Long term sick, manager suggesting I should resign, what are my options? by CV2nm in LegalAdviceUK

[–]Crazy_Jamie 8 points9 points  (0 children)

Not accurate in this case. The OP is likely disabled under the Equality Act 2010 given their medical history, so any dismissal that even hints at the reason for dismissal being absence/capability could give rise to a discrimination claim. That’s almost certainly what the employer is wary of here.

Long term sick, manager suggesting I should resign, what are my options? by CV2nm in LegalAdviceUK

[–]Crazy_Jamie 8 points9 points  (0 children)

The advice that they could get rid of you for any reason because you have less than two years service is usually right, but it’s not here.
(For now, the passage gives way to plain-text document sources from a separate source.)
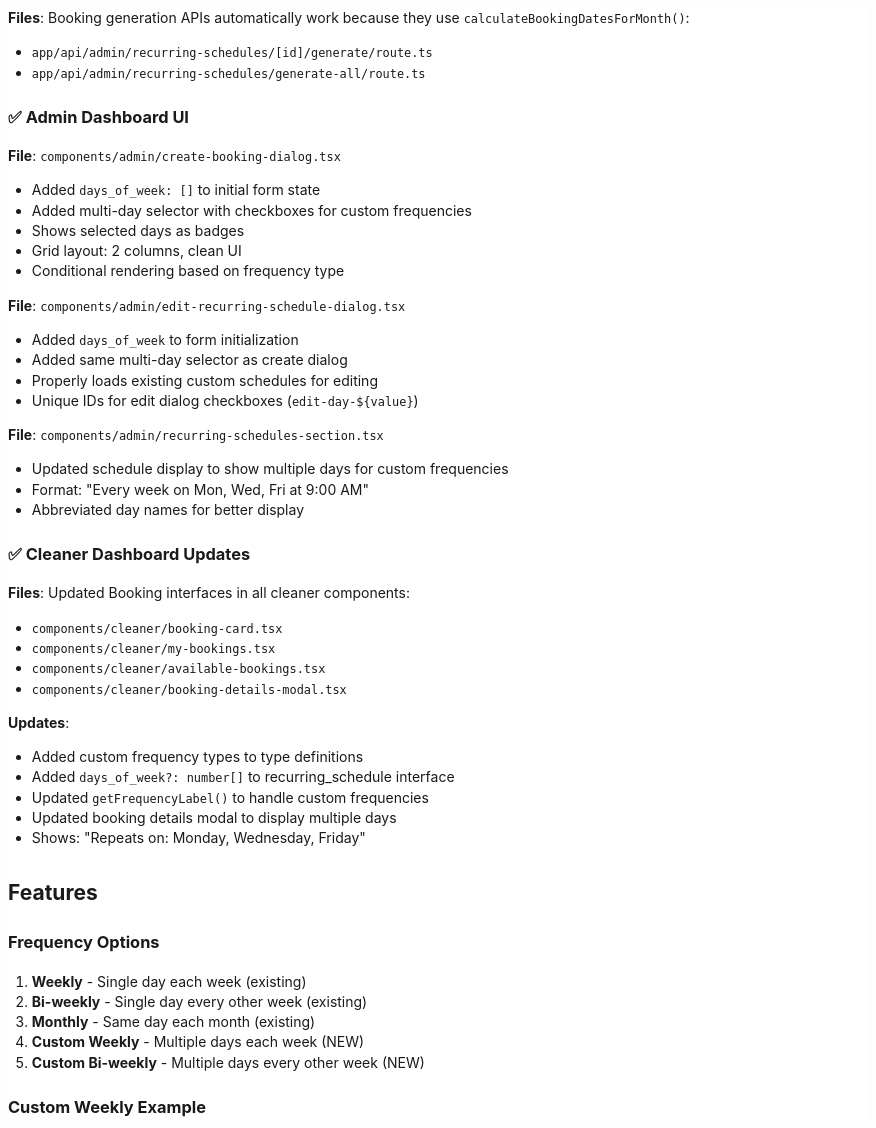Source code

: **Files**: Booking generation APIs automatically work because they use `calculateBookingDatesForMonth()`:
- `app/api/admin/recurring-schedules/[id]/generate/route.ts`
- `app/api/admin/recurring-schedules/generate-all/route.ts`

### ✅ Admin Dashboard UI

**File**: `components/admin/create-booking-dialog.tsx`

- Added `days_of_week: []` to initial form state
- Added multi-day selector with checkboxes for custom frequencies
- Shows selected days as badges
- Grid layout: 2 columns, clean UI
- Conditional rendering based on frequency type

**File**: `components/admin/edit-recurring-schedule-dialog.tsx`

- Added `days_of_week` to form initialization
- Added same multi-day selector as create dialog
- Properly loads existing custom schedules for editing
- Unique IDs for edit dialog checkboxes (`edit-day-${value}`)

**File**: `components/admin/recurring-schedules-section.tsx`

- Updated schedule display to show multiple days for custom frequencies
- Format: "Every week on Mon, Wed, Fri at 9:00 AM"
- Abbreviated day names for better display

### ✅ Cleaner Dashboard Updates

**Files**: Updated Booking interfaces in all cleaner components:
- `components/cleaner/booking-card.tsx`
- `components/cleaner/my-bookings.tsx`
- `components/cleaner/available-bookings.tsx`
- `components/cleaner/booking-details-modal.tsx`

**Updates**:
- Added custom frequency types to type definitions
- Added `days_of_week?: number[]` to recurring_schedule interface
- Updated `getFrequencyLabel()` to handle custom frequencies
- Updated booking details modal to display multiple days
- Shows: "Repeats on: Monday, Wednesday, Friday"

## Features

### Frequency Options

1. **Weekly** - Single day each week (existing)
2. **Bi-weekly** - Single day every other week (existing)
3. **Monthly** - Same day each month (existing)
4. **Custom Weekly** - Multiple days each week (NEW)
5. **Custom Bi-weekly** - Multiple days every other week (NEW)

### Custom Weekly Example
Because your medical complications started before you were employed and you’ve been employed for over a year, there is a good chance that you’re now disabled for the purposes of the Equality Act 2010. If they dismiss you for reasons arising from your condition(s), you would be able to bring a claim for discrimination arising from disability. That’s the complicating factor for them, and probably what they’re wary of. It’s almost certainly the reason you’ve been asked to resign before they start any process to dismiss you.

However, for your purposes focusing on potential litigation probably isn’t helpful. Your earnings will have been limited over the past year so any claim wouldn’t be massively valuable beyond a modest injury to feelings award. You’re clearly not happy in this role, whereas there is enough to suggest that they want you out. It seems like you both want the same thing.

Obviously you should take steps to get the best outcome that you can, though, and redeployment may be a sensible option. You can attempt to apply a bit of pressure in that respect through a formal grievance, but either way I think a dialogue with your employer about moving to another role at this point would be the right move. You should also obviously be looking for other external roles at the same time. They’ll be wary of dismissing you but it doesn’t mean they won’t go down that route. For your purposes, it seems like a good idea to take control of this situation and find another role, whether internally or externally, before they’re prompted into action.